The final piece is new to me. It is an intensely beautiful creation from Franck. Bärenreiter Ltd. notes that a separate movement from Franck's Violin, “Mélancolie”, was first published after Franck’s death in 1911, again for the same instrumentation, piano and violin or violoncello. This short piece is based on a solfège (the application of the sol-fa syllables to a musical scale or to a melody) exercise and was written at the height of the composer’s creative powers, at about the same time as his famous violin sonata.
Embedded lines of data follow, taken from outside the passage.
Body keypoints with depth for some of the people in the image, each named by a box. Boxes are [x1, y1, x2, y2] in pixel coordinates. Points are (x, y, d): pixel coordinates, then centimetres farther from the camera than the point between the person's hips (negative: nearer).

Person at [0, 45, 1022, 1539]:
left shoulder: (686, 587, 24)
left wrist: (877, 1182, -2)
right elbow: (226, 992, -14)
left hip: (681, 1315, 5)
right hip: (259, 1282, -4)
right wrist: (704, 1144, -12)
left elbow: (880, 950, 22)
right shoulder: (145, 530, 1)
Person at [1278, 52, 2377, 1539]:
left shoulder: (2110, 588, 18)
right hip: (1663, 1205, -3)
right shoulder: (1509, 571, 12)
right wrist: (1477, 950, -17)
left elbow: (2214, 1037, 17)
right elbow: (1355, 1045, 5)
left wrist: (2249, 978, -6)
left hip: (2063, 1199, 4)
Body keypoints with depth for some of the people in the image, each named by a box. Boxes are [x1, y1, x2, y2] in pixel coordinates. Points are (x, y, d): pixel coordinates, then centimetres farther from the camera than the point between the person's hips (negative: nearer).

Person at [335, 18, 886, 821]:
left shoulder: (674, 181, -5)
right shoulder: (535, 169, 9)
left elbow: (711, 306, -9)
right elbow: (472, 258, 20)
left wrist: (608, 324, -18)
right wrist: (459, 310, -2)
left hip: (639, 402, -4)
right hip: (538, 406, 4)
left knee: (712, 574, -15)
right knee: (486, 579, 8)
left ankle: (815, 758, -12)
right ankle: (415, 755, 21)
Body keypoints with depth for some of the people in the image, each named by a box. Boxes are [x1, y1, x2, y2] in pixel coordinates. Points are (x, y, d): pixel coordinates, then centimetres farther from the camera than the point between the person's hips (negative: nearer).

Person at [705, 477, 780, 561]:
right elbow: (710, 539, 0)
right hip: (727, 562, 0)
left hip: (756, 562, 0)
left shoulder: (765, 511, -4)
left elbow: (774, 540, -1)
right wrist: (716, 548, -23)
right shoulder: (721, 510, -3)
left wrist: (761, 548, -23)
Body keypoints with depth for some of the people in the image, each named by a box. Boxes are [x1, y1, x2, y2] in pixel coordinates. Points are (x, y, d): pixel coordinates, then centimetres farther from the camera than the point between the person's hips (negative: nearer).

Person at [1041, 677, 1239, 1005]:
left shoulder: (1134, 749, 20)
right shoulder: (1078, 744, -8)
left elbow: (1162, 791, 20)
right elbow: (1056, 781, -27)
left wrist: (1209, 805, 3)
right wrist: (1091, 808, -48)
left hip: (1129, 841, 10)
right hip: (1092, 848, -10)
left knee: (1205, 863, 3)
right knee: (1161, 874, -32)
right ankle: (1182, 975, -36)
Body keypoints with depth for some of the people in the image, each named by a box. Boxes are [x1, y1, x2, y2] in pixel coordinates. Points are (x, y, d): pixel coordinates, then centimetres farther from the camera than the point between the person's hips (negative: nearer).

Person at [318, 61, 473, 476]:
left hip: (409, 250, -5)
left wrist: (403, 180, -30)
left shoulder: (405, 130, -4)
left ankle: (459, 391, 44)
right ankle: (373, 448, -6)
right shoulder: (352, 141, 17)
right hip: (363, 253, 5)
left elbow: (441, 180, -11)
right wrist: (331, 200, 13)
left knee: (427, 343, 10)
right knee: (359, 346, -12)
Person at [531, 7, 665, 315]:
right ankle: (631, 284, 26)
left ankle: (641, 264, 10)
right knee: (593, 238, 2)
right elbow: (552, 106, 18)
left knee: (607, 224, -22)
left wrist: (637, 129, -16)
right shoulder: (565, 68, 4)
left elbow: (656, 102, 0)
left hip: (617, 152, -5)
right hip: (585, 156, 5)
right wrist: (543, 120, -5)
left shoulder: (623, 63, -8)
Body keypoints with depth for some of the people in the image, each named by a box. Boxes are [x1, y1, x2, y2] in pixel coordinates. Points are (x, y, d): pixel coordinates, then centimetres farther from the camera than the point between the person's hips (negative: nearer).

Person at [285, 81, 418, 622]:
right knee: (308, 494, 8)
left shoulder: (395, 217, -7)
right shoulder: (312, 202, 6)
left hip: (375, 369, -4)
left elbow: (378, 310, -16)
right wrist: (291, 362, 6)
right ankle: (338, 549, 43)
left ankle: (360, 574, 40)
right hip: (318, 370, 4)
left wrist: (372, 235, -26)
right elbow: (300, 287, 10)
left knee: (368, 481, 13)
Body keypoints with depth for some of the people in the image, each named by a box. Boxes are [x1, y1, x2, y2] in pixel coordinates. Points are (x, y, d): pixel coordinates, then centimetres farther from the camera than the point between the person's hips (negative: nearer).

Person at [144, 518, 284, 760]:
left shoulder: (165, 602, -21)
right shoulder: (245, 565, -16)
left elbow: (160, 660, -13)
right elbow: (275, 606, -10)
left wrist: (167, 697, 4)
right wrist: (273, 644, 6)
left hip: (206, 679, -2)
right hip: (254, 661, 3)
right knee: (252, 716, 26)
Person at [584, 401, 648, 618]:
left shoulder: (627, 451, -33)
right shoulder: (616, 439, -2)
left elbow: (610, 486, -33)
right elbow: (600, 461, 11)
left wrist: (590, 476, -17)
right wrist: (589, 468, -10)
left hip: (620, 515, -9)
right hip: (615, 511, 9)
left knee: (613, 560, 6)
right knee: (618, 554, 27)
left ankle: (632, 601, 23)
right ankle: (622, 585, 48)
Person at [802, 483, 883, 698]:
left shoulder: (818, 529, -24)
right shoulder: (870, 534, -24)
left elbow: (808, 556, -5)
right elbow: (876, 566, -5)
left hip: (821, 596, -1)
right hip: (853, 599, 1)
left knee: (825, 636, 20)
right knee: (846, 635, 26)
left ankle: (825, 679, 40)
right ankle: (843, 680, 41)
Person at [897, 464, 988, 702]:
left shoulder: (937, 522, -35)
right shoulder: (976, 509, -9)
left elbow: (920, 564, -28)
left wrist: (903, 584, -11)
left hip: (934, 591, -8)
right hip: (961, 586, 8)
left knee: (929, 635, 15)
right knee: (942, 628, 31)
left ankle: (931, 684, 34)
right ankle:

And now the recording. Under ‘Acknowledgements’ in the Eudora’s booklet, Ana María Valderrama thanks Mr Miguel Angel Tapi, director, “for gracefully allowing me to record this album in the Mozart Concert Hall”. The Mozart Room is one of an excellent set of modern Audience Halls in Zaragoza. The surface is 1800 m², maximum length: 25 m, maximum width 14 m, and there is room for 1992 seats. It has equipment and sound control, and Audio-video recording equipment (although the Eudora’s Producer and the recording engineer, Gonzala Noqué, would be likely to bring company material to record DSD256 and 5.0 surround version).
I have reviewed most of the Eudora’s SACD and been impressed by their 5.0 multichannel, which gives the listener feeling that the musicians are sitting (or standing) in a realistic space. Ambience of the location also gives the listener quality or character given to a sound recording, by the specific space in which the sound occurs. I set up for my 5.0 to listen to Brahms and Franck, and in a few seconds I said “Mono”!. All I could hear was violin and piano sounds on top of one another (or inside). Sitting in my chair in the middle of the room, there was a flat sound from Left and Right front and no feeling of the musicians in the usual arrangement with violin in front of the piano. I could not hear any sound from front middle or back L and R. To verify this, I removed the wires to my large, flat MagnePlan speakers, left and right front. Then I checked each of the other speakers, C, Left back, Right back. With the standard volume from my amplifier and playing the Brahms/Franck disc, 3 still connected each of these were emitting only a very soft signal, and I had to put my ear right next to the front of each connected speaker. They all sound as if the music of the stage was actually outside Mozart Hall. Without changes of any other equipment, I restored the L and R front speakers and ran a different Eudora disc, and as usual it had all the expected properties for 5.0 excellently. I did a further test, playing the Brahms/Franck disc in CD alone, and there was something of a better spread of sound for the two instruments than the SACD. The CD will be the one that I listen to in future.
I can only say that in my view the playing of a disc of Brahms/Franck straight out of its folder, and to find it had faulty 5.0 with violin and piano ‘crushed’ together reduces the amount of pleasure. Perhaps there is a pressing problem in production somewere I don’t know.
At this point, I cannot fully review the SACD, and the stars only refer to my own SACD.